Wednesday, February 22, 2012

D.A.’s Crane Blame


One man’s greed cost two men’s lives, Manhattan prosecutors said yesterday of the millionaire construction magnate blamed for the 2008 fatal tower- crane collapse on East 91st Street.

 “A wealthy man was concerned about the bottom line and nothing else,” Assistant District Attorney Eli Cherkasky said in opening statements in the manslaughter trial of James Lomma, owner of New York Crane and Equipment, one of the northeast’s biggest owners of the behemoth cranes needed for high-rise construction.

As families for the tragedy’s two slain workers watched in tears from the crowded audience, prosecutors called Lomma an already-rich construction renegade who cut corners and dodged regulators on a critical repair so he could further grow his wealth.

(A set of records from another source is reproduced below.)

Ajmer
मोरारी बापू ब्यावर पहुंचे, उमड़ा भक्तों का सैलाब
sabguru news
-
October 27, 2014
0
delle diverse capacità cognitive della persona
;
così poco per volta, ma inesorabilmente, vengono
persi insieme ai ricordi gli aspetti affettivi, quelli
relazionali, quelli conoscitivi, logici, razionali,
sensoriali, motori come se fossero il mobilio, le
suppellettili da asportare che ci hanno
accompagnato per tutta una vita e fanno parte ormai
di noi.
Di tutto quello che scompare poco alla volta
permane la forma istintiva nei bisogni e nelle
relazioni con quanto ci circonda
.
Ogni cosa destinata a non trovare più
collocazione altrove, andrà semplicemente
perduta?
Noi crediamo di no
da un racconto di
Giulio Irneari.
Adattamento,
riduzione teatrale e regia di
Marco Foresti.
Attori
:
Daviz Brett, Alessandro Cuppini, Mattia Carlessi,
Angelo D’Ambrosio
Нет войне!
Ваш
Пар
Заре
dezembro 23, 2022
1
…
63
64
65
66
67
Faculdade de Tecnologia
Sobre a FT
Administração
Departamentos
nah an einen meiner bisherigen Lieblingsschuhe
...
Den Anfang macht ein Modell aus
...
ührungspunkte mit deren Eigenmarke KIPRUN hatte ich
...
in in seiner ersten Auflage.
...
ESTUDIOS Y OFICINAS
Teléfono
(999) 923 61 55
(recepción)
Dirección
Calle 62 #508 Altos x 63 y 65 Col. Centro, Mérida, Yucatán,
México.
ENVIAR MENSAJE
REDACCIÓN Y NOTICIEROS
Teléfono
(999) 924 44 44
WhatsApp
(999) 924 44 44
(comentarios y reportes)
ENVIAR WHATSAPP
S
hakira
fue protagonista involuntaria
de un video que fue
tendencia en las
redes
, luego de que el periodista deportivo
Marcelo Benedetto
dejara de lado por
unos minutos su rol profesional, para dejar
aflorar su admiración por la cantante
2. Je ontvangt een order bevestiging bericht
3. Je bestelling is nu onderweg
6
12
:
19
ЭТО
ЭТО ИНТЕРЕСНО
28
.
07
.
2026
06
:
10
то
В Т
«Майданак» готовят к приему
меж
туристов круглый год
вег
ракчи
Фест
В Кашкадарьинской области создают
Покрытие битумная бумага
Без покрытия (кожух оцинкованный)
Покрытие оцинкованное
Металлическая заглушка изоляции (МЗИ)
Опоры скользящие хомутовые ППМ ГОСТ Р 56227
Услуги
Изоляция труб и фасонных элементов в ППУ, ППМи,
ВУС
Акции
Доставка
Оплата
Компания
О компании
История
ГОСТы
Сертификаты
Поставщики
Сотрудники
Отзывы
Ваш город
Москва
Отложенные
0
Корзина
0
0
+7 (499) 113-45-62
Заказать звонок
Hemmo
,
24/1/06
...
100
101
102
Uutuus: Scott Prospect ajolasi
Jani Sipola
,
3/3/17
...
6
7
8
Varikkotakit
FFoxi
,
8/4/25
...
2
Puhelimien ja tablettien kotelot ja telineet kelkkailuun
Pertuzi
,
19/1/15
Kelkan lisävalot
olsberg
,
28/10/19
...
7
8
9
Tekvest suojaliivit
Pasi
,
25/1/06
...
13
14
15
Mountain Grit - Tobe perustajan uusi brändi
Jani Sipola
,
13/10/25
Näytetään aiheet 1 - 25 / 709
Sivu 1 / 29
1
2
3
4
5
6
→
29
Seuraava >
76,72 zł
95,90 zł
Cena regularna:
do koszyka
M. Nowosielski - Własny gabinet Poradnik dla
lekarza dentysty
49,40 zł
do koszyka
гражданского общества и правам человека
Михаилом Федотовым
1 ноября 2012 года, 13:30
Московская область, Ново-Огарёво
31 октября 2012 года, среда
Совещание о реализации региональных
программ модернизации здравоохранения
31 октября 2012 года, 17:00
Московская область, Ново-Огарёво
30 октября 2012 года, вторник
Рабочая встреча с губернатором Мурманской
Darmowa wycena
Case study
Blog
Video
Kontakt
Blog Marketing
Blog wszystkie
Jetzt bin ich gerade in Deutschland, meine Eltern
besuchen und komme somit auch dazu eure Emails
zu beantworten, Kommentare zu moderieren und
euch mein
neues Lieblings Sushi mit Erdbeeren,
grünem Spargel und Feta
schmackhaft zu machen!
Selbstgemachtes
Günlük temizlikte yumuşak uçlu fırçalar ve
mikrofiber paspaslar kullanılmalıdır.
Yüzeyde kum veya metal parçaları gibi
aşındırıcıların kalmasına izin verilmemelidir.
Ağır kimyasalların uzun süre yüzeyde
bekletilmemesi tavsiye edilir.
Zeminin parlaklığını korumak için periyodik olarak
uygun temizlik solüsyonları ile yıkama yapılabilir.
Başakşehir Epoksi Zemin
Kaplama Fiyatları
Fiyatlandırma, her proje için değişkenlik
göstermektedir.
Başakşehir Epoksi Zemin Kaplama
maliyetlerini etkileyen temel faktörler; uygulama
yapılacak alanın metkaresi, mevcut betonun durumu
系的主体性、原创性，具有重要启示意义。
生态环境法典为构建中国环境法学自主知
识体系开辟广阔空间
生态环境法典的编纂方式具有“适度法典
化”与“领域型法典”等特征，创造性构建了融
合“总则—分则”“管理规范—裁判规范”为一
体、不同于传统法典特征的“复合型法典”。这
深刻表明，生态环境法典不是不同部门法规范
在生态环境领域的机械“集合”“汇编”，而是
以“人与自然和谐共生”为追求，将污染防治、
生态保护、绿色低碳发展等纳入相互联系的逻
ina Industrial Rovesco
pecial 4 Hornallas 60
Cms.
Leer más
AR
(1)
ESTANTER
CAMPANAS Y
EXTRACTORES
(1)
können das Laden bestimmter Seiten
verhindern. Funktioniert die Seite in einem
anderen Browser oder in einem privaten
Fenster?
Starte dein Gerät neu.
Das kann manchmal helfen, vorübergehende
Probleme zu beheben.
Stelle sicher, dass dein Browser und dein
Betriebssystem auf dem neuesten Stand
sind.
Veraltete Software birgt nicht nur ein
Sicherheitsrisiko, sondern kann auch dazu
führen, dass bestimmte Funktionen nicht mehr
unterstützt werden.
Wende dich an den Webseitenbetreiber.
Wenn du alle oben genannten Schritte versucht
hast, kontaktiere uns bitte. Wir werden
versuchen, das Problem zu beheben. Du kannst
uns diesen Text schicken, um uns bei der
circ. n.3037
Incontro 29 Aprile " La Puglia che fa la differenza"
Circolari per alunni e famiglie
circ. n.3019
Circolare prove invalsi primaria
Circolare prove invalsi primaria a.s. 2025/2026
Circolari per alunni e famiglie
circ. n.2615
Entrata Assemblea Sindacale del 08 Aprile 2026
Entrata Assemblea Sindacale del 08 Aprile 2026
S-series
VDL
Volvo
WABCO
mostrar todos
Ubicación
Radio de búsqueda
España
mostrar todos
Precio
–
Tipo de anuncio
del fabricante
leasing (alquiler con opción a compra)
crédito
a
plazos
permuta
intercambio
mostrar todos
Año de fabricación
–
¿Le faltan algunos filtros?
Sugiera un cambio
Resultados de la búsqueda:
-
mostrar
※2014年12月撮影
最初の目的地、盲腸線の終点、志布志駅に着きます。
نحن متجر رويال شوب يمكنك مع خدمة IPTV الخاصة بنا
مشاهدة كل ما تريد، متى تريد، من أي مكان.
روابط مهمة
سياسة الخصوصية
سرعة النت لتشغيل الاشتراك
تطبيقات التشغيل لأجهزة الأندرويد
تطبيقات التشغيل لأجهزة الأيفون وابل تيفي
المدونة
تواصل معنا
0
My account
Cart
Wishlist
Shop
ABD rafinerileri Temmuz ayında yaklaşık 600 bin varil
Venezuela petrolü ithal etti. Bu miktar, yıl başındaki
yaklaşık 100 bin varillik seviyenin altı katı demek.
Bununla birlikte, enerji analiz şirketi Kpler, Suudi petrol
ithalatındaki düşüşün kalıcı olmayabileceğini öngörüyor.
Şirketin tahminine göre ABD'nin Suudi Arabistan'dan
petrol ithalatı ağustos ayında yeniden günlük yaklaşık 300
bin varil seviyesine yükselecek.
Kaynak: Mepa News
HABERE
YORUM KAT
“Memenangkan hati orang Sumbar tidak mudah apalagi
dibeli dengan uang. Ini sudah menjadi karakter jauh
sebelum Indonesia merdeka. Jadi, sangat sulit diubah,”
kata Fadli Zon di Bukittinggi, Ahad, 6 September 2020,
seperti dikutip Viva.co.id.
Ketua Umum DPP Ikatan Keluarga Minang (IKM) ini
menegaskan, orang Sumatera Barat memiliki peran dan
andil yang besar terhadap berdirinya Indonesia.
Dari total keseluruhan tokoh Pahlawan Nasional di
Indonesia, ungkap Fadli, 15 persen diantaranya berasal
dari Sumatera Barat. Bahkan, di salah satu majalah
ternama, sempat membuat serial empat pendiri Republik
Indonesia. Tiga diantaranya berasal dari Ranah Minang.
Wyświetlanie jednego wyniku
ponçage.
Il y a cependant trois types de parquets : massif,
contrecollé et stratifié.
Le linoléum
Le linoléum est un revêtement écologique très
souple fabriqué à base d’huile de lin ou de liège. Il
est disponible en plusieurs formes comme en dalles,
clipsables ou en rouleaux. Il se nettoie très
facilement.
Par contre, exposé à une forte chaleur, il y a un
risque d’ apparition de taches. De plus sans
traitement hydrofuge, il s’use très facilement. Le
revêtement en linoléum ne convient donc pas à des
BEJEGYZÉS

“The weld was failing even before it left China,” Cherkasky told the judge who will decide Lomma’s case, referring to microscopic fissures in a bargain-basement, inadequately welded replacement bearing that cracked apart after only a month in service, sending the crane’s massive cab and boom plummeting 140 feet.

“It wasn’t a question of whether the weld would fail — it was a question of when,” Cherkasky said, blaming Lomma for putting the bearing in use although the Chinese manufacturers expressed initial doubts that they could handle the job, and had in fact sent over a faulty, literally unusable additional bearing for a second crane’s repair.

Lomma’s high-powered defense team promised they’ll show that the weld only cracked apart because the $50,000-a-month rental crane was being misused and overextended. The defense strategy — blaming some of the tragedy’s victims for the collapse — left victims’ relatives outraged.

“If he knew ahead of time that the crane could collapse, that’s as good as going in there and doing it himself,” Uka Kurtaj said angrily after the prosecution openings, speaking of his son, Ramadan, who was only 27 when the massive crane’s cab and boom plummeted onto him.

Yesterday’s most poignant moments came when the trial’s first witness, laborer Kenneth George Clark, told the judge that he heard “a god-awful noise,” and, realizing what it was and that he had nowhere to hide, simply lay down between a construction shanty and a wall and hoped for the best. “You don’t know where things are going to fall,” he explained. Finding himself still alive, he rushed to crane operator Donald Leo.

“First, I looked to see if there was anything I could do for Don.” he told Manhattan Supreme Court Justice Daniel Convisor. “Unfortunately, there was not. [Leo was dead].”



  2. Forensic failure analysis will sink his defense & rightly should. This accident & the one at the WTC where a cable snapped & beams plunged 40-floors require some serious scrutiny by local inspectors, OSHA, Engineering Firms and the city's legal contingent. They better get it together before they kill someone else.

  3. God bless Donald Leo's family. Im amazed that NY Crane is allowed to send parts to Communist China for repair.Not suprising that another construction contractor cant get enough of that SLAVE LABOR.Dont forget guys these are the people who want 20% pay cuts.Just ask for the Union Label!!!